PARIS, 7 avril 2016 – Le Conseil d’État a transmis, le 6 avril, au Conseil constitutionnel une question prioritaire portant sur les dispositions du Code du travail qui, à Paris, attribuent compétence au Préfet, et non au maire, pour décider de la suppression du repos dominical jusqu’à 12 dimanches par an, dans les commerces de détail.

La Ville de Paris est à l’origine de cette question prioritaire de constitutionnalité, portant sur la dérogation au repos dominical prévue par l’article L. 3132-26 du Code du travail dans les commerces de détail. Elle vise à contester la compétence du Préfet de Paris pour décider, dans la capitale, de l’ouverture de ces commerces jusqu’à 12 dimanches par an (neuf dimanches en 2015), alors que cette décision revient au maire dans les autres villes de France.

Dispositions contestées

Par exception, il est en effet spécifié qu’à Paris cette décision doit être prise par le Préfet de Paris (C. trav., art. L. 3132-26, al. 4). De même, pour l’année 2015, alors qu’il avait été prévu, à titre transitoire, qu’une décision du maire pourrait désigner neuf dimanches par an (au lieu de cinq auparavant) durant lesquels le repos hebdomadaire serait supprimé, une disposition de la loi Macron avait également attribué compétence au Préfet pour les commerces de détail parisiens (art. 257 III, al. 2). Notons que la loi Macron n’a fait que maintenir la compétence du Préfet de Paris, celle-ci étant déjà prévue par la législation antérieure.

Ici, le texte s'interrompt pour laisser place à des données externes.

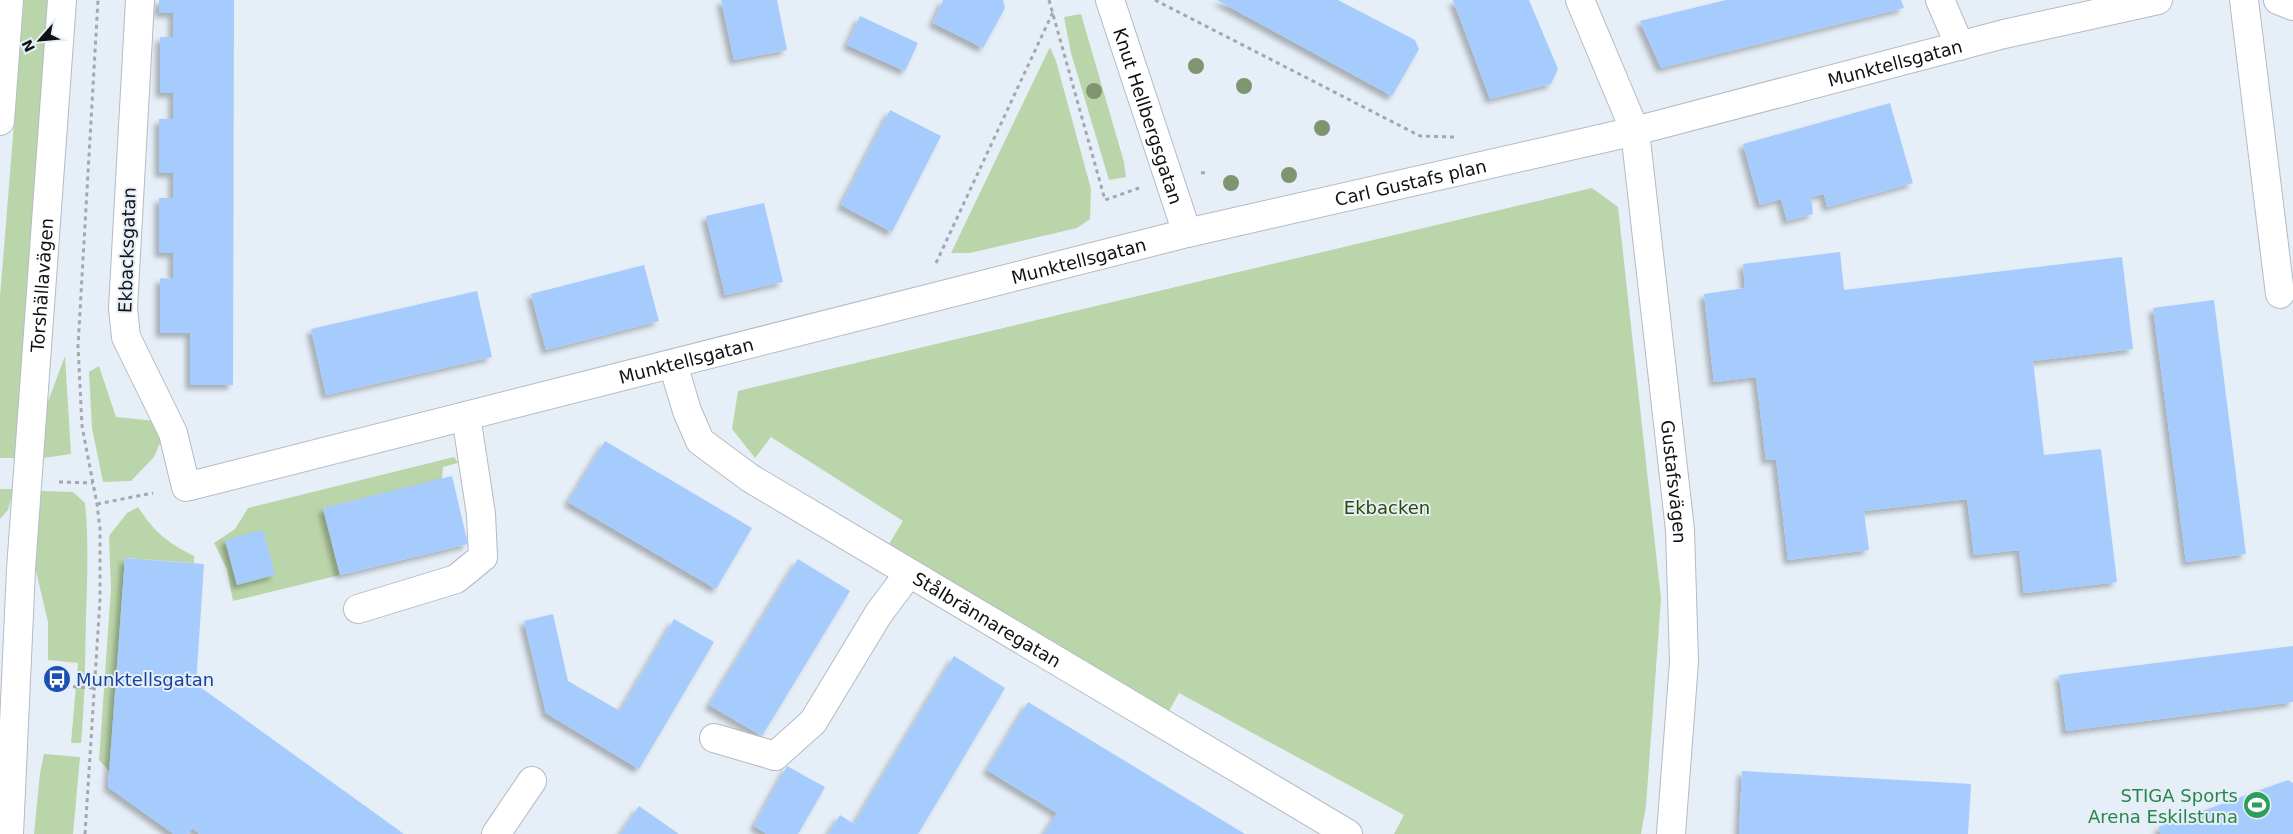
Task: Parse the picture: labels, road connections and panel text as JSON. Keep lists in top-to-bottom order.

Égalité et libre administration des collectivités territoriales

Pour le Conseil d’État, il y a effectivement lieu de s’interroger sur une potentielle atteinte aux principes constitutionnels : d’égalité entre les collectivités territoriales ; et de libre administration des collectivités territoriales. Le Conseil constitutionnel devra donc examiner la conformité du quatrième alinéa de l’article L. 3132-26 du Code du travail et du second alinéa de l’article 257 III de la loi Macron. Réponse dans un délai maximum de trois mois.